Touch & Feel Art: Material Lab Exhibit At The Museum Of Modern

Touch & Feel Art: Material Lab Exhibit At The Museum Of Modern Banner

The Museum of Modern Art in Manhattan is home to countless works of art that inspire and  illuminate. But, for those who seek a more visceral and interactive experience these still life paintings and drawings can seem too static and inaccessible. This is particularly the case with young children and some visitors with disabilities. Often these individuals want to engage in a more direct way with the art. Of course, visitors cannot touch or move most of the artworks at the museum. That’s where innovative museum exhibit design comes in. It’s why the Museum of Modern Art developed the Community and Access Programs department. This department focuses on exhibition design that is more appealing to children, as well as that which can provide a more engaging experience for individuals with disabilities.

The Museum Of Modern Art’s ‘Material Lab’

One of the results of this focus on broader accessibility is the ‘Material Lab’, an interactive museum exhibit that is designed to give visitors a tactile understanding of the materials used in creating art. In the Material Lab, museum-goers can feel different materials and enjoy interactive experiences such as a touchscreen-based painting program where visitors can use their hands to create artworks of their own. Children can build artworks using different materials like cardboard and various types of paper, and visitors with mental or physical handicaps can get a more tactile experience that they can really enjoy.

Kirsten Schroeder, the Coordinator of Community and Access Programs at the Museum of Modern Art, explains that a lot of work went into making the exhibition design meet the needs of handicapped individuals.

“While planning the lab, my goal was to make sure the space and activities were accessible to a diverse audience. [We] agreed that offering a broad range of tactile, sensory experiences was necessary to engage visitors with different learning abilities,” she writes in her blog on the museum’s website.

Schroeder describes how touchscreens were made to respond to individuals with less dexterity and how the screens were designed to manipulated, moved, raised or lowered to be accessible to those in wheelchairs and who have limited use of their limbs.

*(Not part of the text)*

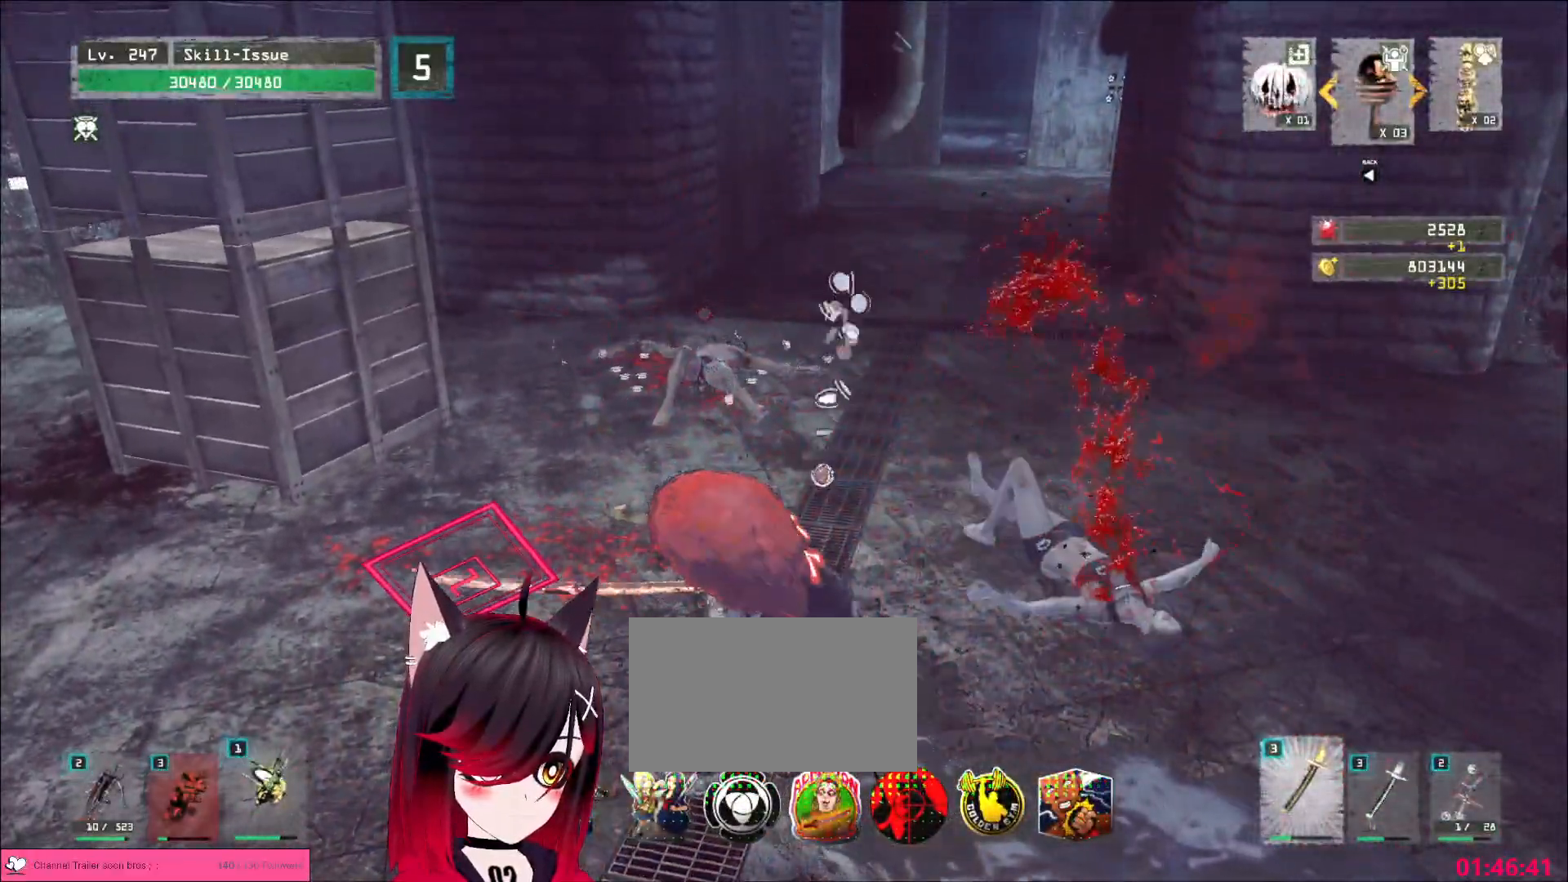
{"keys": ["w"], "mouse": [], "events": [[167, "d", "up"]]}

Museum Exhibits That Are Accessible And Engaging

Good exhibition design always starts with anticipating how visitors will interact with the exhibit and designing it to be engaging to as wide an audience as possible. This is also true of trade show exhibit design, but for museum exhibit design it is particularly important. While some modern art museums, including the Museum of Modern Art and the Tate Modern have created more interactive and engaging exhibits like the Material Lab, museum art and exhibits have mostly been a passively consumed fare for most of history, and for the most part they continue to be to this day.

It’s good to see that efforts are being made to increase accessibility for handicapped individuals through creating interactive exhibits like the Museum of Modern Art’s Material Lab. Hopefully this trend will continue, making museum exhibits more accessible and broadening their appeal in order to introduce new demographics to all that museums have to offer.